- BACAAN PILIHAN:

Bagi umat Islam, Hari Raya Idul Fitri
memiliki makna yang sangat mendalam. Kehadirannya senantiasa disambut
dengan penuh antusias. Idul Fitri dianggap sebagai hari kemenangan
melawan segala hawa nafsu. Pada hari itu, umat Islam kembali kepada
fitrah. Ibarat terlahir kembali ke dunia dalam keadaan suci. Bagaimana
sebaiknya umat Islam memaknai Hari Raya Idul Fitri? Apa makna fitrah
yang sesungguhnya? Berikut wawancara Fauziah Mursid dari BERITA UIN Online dengan Dekan Fakultas
Dirasat Islamiyah (FDI) Prof Dr Abuddin Nata MA seusai memberikan
ceramah pada buka puasa bersama pimpinan dan karyawan UIN Jakarta di
Aula Student Center, Kamis (18/8).
Bagaimana pandangan Anda mengenai Hari Raya Idul Fitri?
Hari Raya Idul Fitri memiliki makna
kembali kepada fitrah. Kembali yang dimaksud adalah kembali pada
kehidupan yang lurus. Menurut Prof Dr Muhammad Quraish Shihab makna
fitrah ada tiga, yakni fitrah kepada kebenaran yang menghasilkan ilmu,
fitrah kepada kebaikan yang menghasilkan etika, dan fitrah kepada
keindahan yang menghasilkan seni. Perpaduan antara ilmu, etika, dan seni
itulah yang membuat hidup kita menjadi utuh, damai, dan tertib.

- SOAL LATIHAN:
- a) Menurut bacaan tentang Idul Fitri, apa saja tiga makna fitrah yang disebutkan Prof Dr Muhammad Quraish Shihab?
- b) Tolong ringkas bacaan tentang Idul Fitri dalam dua kalimat.
Materi di bawah ini tidak berhubungan dengan bacaan tentang Idul Fitri di atas.

- DATA:
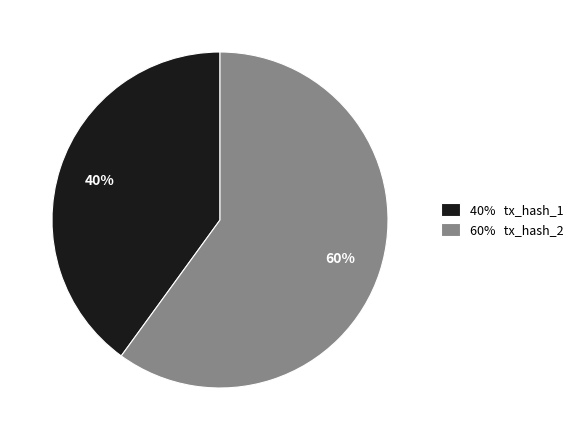

Approximately how many times larger is the value at 60% tx_hash_2 compared to 40% tx_hash_1?

1.5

- JAWABAN BERURUTAN:
- a) Fitrah kepada kebenaran yang menghasilkan ilmu, fitrah kepada kebaikan yang menghasilkan etika, dan fitrah kepada keindahan yang menghasilkan seni.

- b) Bagi umat Islam, Idul Fitri dianggap sebagai hari kemenangan melawan hawa nafsu, saat mereka kembali kepada fitrah ibarat terlahir kembali dalam keadaan suci. Dalam wawancara dengan BERITA UIN Online, Prof Dr Abuddin Nata MA menjelaskan bahwa Idul Fitri bermakna kembali pada kehidupan yang lurus, lalu menyebut tiga makna fitrah menurut Prof Dr Muhammad Quraish Shihab yang perpaduannya membuat hidup utuh, damai, dan tertib.